§ **REQUIRED WORK**: Among the entries below, one stretch runs from the line that contains "pinky dip: (324, 273)" through the line that contains "pinky dip: (640, 381)". Repeat that stretch exactly, ends included, and only that.

DATA TO EXAMINE Start Marker

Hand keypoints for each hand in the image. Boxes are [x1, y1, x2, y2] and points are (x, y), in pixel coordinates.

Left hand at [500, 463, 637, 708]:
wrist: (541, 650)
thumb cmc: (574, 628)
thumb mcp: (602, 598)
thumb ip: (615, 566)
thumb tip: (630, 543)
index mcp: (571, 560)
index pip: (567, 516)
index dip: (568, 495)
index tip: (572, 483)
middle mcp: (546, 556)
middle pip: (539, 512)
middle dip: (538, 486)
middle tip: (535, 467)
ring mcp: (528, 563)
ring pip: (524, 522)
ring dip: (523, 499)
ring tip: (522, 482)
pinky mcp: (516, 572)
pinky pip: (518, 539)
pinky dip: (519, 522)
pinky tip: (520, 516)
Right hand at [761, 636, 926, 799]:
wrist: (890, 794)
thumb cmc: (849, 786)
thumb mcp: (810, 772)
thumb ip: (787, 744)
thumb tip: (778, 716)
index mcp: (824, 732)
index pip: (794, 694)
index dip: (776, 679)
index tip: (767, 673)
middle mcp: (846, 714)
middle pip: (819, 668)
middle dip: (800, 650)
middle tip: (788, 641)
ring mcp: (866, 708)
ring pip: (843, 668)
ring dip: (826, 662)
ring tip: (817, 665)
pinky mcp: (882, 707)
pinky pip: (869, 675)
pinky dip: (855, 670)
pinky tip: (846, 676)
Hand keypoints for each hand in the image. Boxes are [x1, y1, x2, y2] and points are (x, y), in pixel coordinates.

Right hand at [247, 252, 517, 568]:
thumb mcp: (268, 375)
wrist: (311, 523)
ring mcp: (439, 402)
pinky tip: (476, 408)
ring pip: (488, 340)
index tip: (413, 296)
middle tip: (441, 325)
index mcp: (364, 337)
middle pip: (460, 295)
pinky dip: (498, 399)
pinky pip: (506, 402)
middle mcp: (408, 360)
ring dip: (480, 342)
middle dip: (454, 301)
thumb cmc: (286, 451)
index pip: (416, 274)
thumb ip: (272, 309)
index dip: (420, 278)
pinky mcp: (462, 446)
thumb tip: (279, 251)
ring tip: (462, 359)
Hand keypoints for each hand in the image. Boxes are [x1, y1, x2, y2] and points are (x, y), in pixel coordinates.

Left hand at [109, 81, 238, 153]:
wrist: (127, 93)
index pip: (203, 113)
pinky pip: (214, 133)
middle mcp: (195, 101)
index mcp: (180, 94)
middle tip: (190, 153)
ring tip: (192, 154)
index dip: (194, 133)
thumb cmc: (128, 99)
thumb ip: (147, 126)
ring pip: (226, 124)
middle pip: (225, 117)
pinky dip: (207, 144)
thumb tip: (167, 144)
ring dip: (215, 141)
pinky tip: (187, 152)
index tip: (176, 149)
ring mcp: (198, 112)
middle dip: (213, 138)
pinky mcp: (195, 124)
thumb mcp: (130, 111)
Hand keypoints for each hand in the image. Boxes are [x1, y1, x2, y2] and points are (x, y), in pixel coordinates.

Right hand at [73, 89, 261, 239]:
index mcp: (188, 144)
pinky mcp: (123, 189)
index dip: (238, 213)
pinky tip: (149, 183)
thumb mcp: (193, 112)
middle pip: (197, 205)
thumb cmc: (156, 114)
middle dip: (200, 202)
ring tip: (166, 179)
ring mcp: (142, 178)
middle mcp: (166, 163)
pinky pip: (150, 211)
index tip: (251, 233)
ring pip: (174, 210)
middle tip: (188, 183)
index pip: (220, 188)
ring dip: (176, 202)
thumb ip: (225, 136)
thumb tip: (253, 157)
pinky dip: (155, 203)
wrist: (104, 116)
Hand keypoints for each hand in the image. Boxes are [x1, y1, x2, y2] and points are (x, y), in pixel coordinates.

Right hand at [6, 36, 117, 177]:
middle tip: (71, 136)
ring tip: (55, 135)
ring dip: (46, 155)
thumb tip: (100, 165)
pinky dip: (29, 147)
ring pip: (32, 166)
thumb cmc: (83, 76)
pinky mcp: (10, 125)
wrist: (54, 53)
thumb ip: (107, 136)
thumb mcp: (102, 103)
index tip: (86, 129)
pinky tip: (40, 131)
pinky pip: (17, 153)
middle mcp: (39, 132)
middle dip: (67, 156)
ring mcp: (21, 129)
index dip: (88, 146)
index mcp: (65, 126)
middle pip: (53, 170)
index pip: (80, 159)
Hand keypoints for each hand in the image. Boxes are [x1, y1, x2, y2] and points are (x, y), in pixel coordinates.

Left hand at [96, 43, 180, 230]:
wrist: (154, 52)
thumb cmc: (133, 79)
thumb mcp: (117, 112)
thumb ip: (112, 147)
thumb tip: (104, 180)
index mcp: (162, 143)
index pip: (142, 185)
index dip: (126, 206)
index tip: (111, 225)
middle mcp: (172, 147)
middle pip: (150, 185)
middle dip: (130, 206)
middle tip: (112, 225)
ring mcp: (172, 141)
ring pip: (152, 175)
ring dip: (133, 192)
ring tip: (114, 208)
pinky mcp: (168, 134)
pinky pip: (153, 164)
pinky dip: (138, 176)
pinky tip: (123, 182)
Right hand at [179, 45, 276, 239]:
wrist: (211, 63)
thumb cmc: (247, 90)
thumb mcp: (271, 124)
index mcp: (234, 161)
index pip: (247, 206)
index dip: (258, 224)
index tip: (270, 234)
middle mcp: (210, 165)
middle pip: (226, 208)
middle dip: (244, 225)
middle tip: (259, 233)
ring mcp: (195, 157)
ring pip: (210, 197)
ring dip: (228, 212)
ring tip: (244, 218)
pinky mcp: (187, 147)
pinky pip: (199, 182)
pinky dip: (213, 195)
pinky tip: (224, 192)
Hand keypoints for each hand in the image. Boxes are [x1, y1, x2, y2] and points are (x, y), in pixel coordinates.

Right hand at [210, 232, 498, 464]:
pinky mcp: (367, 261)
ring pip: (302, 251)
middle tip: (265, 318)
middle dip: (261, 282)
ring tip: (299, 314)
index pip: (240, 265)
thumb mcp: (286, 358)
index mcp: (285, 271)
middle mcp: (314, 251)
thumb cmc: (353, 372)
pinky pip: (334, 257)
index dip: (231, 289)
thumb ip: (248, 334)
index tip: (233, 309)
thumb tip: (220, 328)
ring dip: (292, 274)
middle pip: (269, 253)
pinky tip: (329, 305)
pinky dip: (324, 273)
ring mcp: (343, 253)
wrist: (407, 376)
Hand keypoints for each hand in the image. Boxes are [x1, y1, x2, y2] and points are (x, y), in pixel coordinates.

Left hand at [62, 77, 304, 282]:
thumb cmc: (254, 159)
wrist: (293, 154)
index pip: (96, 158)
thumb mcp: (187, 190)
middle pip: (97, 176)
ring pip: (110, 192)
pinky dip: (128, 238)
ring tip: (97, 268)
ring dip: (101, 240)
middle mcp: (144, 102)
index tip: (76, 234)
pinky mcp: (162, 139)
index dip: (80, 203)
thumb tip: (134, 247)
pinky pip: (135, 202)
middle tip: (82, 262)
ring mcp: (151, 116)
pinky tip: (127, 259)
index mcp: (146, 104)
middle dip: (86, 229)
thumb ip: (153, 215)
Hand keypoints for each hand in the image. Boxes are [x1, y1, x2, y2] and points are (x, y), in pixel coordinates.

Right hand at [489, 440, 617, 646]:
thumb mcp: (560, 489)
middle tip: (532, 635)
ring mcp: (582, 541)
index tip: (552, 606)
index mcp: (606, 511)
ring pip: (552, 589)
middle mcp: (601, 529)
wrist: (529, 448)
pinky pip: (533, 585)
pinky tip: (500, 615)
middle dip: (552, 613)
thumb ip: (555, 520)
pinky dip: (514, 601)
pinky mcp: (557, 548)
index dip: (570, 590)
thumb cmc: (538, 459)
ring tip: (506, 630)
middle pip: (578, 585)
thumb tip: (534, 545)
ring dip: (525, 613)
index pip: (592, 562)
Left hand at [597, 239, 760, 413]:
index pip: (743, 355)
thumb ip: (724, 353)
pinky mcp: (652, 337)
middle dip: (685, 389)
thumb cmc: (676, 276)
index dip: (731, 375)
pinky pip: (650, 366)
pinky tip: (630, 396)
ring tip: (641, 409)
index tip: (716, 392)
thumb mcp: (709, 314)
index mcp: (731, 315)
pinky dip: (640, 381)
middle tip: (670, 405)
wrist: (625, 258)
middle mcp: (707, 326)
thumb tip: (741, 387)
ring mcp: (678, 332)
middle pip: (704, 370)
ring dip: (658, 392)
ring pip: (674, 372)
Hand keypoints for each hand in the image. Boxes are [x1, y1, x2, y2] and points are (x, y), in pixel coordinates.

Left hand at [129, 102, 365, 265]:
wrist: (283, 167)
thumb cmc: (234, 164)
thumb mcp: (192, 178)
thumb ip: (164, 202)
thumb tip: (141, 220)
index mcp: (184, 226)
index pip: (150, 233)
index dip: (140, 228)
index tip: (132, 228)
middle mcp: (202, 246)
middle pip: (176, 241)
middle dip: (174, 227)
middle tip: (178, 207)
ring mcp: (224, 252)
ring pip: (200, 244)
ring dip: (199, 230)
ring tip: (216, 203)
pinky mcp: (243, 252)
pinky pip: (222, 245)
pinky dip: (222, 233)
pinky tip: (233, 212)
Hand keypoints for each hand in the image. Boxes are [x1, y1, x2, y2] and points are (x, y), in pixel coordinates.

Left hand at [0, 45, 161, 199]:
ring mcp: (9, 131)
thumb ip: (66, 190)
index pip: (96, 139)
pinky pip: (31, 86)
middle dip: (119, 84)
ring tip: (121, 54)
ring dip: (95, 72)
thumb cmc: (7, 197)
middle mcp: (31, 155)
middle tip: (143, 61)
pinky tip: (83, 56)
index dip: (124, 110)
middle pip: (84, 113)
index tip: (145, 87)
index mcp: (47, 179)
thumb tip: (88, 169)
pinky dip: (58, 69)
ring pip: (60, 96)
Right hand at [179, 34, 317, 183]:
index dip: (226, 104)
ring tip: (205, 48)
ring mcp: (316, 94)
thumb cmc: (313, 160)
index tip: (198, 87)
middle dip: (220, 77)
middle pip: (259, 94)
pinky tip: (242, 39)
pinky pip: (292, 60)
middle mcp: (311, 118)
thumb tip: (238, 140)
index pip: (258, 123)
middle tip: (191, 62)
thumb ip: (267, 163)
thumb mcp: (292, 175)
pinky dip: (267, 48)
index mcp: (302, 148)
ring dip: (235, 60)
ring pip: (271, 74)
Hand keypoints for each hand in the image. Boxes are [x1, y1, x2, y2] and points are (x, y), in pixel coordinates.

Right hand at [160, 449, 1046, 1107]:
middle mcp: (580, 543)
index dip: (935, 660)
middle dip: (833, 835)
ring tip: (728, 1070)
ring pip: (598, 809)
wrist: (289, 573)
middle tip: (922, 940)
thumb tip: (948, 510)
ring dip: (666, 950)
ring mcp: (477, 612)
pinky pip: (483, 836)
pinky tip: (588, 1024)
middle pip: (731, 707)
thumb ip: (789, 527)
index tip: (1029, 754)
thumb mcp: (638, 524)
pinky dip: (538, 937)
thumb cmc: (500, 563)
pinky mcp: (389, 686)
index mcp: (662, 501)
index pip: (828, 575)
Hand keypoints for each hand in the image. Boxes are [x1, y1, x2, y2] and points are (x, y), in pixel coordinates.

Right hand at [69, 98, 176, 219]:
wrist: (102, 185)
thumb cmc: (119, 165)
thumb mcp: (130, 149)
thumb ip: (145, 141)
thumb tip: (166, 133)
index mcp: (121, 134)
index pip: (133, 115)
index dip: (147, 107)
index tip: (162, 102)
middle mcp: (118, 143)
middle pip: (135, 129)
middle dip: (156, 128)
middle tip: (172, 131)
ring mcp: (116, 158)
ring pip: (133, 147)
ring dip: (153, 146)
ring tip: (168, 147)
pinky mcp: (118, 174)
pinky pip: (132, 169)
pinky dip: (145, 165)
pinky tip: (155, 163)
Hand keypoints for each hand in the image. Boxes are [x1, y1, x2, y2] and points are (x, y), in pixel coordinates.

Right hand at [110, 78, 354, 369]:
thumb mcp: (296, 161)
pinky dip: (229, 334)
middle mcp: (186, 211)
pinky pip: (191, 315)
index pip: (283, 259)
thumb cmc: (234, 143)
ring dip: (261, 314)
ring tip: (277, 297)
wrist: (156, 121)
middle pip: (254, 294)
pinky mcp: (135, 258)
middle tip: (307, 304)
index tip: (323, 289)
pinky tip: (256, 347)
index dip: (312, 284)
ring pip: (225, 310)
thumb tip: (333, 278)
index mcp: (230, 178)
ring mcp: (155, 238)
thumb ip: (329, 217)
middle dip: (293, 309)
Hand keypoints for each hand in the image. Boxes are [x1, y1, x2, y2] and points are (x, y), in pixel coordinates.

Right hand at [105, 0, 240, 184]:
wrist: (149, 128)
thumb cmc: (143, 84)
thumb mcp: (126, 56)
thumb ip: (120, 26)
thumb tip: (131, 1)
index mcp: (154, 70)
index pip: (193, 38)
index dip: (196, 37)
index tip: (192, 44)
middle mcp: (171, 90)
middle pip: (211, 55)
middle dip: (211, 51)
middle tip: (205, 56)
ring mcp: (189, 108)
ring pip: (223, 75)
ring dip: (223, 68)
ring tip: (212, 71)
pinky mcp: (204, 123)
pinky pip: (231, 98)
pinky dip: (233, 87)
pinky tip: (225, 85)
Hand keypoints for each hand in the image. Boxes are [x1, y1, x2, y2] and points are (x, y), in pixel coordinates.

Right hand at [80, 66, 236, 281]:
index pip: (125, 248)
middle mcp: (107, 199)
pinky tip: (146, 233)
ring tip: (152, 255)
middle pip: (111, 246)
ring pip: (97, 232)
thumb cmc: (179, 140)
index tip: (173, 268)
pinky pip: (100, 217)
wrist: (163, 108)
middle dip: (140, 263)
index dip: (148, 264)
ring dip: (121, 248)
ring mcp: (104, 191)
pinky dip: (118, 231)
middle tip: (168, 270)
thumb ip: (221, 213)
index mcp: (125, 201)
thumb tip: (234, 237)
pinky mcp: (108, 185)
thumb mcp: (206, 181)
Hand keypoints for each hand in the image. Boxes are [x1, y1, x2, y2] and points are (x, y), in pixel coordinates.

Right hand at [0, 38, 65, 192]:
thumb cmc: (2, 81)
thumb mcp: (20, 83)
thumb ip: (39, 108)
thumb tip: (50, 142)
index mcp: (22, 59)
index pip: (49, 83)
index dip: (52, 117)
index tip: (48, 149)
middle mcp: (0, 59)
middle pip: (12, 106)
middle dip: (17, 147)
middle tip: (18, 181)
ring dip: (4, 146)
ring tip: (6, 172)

DATA TO EXAMINE End Marker

§ **COMPLETED TASK**:
pinky dip: (324, 273)
ring mcp: (343, 253)
wrist: (407, 376)
Hand keypoints for each hand in the image. Boxes are [x1, y1, x2, y2] and points are (x, y), in pixel coordinates.

Left hand at [62, 77, 304, 282]:
thumb cmc: (254, 159)
wrist: (293, 154)
index pip: (96, 158)
thumb mcp: (187, 190)
middle pip: (97, 176)
ring pip: (110, 192)
pinky dip: (128, 238)
ring tip: (97, 268)
ring dip: (101, 240)
middle mcp: (144, 102)
index tip: (76, 234)
pinky mcp: (162, 139)
index dip: (80, 203)
thumb tip: (134, 247)
pinky pip: (135, 202)
middle tip: (82, 262)
ring mcp: (151, 116)
pinky tip: (127, 259)
index mcp: (146, 104)
middle dip: (86, 229)
thumb ip: (153, 215)
Hand keypoints for each hand in the image. Boxes are [x1, y1, x2, y2] and points are (x, y), in pixel coordinates.

Right hand at [489, 440, 617, 646]:
thumb mcp: (560, 489)
middle tip: (532, 635)
ring mcp: (582, 541)
index tip: (552, 606)
index mcp: (606, 511)
ring pip: (552, 589)
middle mcp: (601, 529)
wrist: (529, 448)
pinky pip: (533, 585)
pinky tip: (500, 615)
middle dip: (552, 613)
thumb ip: (555, 520)
pinky dip: (514, 601)
pinky mcp: (557, 548)
index dip: (570, 590)
thumb cmc: (538, 459)
ring tip: (506, 630)
middle pip: (578, 585)
thumb tip: (534, 545)
ring dip: (525, 613)
index pip: (592, 562)
Left hand at [597, 239, 760, 413]:
index pip: (743, 355)
thumb ip: (724, 353)
pinky mcp: (652, 337)
middle dip: (685, 389)
thumb cmc: (676, 276)
index dip: (731, 375)
pinky pip: (650, 366)
pinky tip: (630, 396)
ring tip: (641, 409)
index tip: (716, 392)
thumb mcp: (709, 314)
index mcp: (731, 315)
pinky dip: (640, 381)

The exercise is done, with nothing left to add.